Cannabis synthetic seeds: An alternative approach for commercial scale of clonal propagation and germplasm conservation

Indoor cannabis cultivation has been rapidly increasing in many countries after legalization. Besides conventional propagation through cuttings, synthetic seed production provides a competent system for mass propagation, germplasm conservation, and international exchange of genetic materials.

The present study developed a reliable protocol for cannabis synthetic seed production using encapsulation of nodal segments derived from in vitro or in vivo sources. Synthetic seeds were produced in 3% sodium alginate and 75 mM calcium chloride in Murashige and Skoog (MS) medium and stored under various environmental conditions for up to 150 days. The plantlets regrowth efficiency was monitored on culture media up to 30 days after the storage period.

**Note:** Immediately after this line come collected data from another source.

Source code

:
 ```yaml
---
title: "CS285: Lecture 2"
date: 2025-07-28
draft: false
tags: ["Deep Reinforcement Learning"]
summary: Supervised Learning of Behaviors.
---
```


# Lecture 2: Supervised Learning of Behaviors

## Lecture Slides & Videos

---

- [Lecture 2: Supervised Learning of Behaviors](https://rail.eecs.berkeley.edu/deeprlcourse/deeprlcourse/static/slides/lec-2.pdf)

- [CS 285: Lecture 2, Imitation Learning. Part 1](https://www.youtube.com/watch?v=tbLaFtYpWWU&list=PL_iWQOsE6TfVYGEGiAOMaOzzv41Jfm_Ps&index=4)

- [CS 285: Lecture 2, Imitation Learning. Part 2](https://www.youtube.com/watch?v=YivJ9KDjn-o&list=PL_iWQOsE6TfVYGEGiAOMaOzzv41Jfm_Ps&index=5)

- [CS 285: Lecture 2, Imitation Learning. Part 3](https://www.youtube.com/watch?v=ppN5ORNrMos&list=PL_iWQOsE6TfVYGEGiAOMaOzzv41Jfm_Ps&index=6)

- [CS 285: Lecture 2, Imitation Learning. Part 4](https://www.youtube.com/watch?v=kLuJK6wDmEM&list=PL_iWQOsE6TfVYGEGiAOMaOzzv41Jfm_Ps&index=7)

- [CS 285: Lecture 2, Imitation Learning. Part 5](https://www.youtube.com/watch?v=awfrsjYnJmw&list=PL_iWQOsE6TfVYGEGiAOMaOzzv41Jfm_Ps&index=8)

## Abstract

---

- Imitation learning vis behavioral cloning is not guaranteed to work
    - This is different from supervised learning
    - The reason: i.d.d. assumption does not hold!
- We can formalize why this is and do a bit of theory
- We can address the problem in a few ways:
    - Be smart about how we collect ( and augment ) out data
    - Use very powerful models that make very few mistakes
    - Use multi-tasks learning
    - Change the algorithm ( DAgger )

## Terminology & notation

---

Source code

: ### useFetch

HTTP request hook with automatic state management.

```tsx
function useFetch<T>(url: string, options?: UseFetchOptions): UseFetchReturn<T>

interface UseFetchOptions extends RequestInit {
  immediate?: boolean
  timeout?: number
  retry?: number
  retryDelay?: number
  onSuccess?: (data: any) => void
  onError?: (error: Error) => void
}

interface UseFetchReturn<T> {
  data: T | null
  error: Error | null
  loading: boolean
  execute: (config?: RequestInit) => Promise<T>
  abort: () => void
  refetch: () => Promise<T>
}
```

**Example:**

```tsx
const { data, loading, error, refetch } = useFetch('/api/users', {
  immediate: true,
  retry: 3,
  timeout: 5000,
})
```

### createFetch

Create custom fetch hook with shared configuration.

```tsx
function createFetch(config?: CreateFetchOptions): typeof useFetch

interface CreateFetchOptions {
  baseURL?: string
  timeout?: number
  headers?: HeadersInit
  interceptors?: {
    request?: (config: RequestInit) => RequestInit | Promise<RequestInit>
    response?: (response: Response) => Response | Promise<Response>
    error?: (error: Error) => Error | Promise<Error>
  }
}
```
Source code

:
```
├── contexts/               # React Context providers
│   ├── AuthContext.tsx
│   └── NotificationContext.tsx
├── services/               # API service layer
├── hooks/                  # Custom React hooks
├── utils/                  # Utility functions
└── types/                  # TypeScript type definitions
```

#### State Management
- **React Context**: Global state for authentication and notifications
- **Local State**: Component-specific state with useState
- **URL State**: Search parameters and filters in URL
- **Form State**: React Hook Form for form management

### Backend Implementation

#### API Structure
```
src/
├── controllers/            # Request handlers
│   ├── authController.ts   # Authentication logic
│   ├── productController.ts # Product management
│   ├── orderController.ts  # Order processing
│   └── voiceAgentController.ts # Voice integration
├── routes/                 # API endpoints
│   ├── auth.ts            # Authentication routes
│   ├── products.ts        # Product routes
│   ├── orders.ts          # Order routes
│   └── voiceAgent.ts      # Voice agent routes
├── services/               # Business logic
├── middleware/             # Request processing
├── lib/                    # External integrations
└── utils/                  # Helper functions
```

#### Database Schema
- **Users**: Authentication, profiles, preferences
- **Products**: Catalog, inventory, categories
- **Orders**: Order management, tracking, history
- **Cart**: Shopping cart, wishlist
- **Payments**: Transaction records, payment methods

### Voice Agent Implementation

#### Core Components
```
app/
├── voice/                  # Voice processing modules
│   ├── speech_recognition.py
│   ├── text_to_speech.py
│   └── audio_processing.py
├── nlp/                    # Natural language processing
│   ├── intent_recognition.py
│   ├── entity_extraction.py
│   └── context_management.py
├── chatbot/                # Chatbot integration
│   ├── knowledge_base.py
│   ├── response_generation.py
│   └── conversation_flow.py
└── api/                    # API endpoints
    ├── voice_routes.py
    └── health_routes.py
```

Regrowth rates of 70% and 90% were observed in synthetic seeds from in vitro and in vivo-derived sources, respectively, when stored at 6 °C under 50 μmol s−1 m−2 light for 150 days. Furthermore, the addition of acetylsalicylic acid (ASA) to the encapsulation matrix not only postponed precocious germination of synthetic seeds at 22 °C but also improved the regrowth rate of in vivo-derived synthetic seeds to 100% when they were stored at 6 °C under light. Exposure to light during storage significantly increased the shoot length of regrown synseeds when compared to those stored in darkness. This difference in shoot growth disappeared when synseeds were treated with 25 µM ASA. All regenerated plantlets were rooted and acclimatized in sterile rockwool plugs without morphological changes.

Zarei A, Feyissa BA, Davis B, Tavakouli Dinani E. Cannabis Synthetic Seeds: An Alternative Approach for Commercial Scale of Clonal Propagation and Germplasm Conservation. Plants. 2022; 11(23):3186.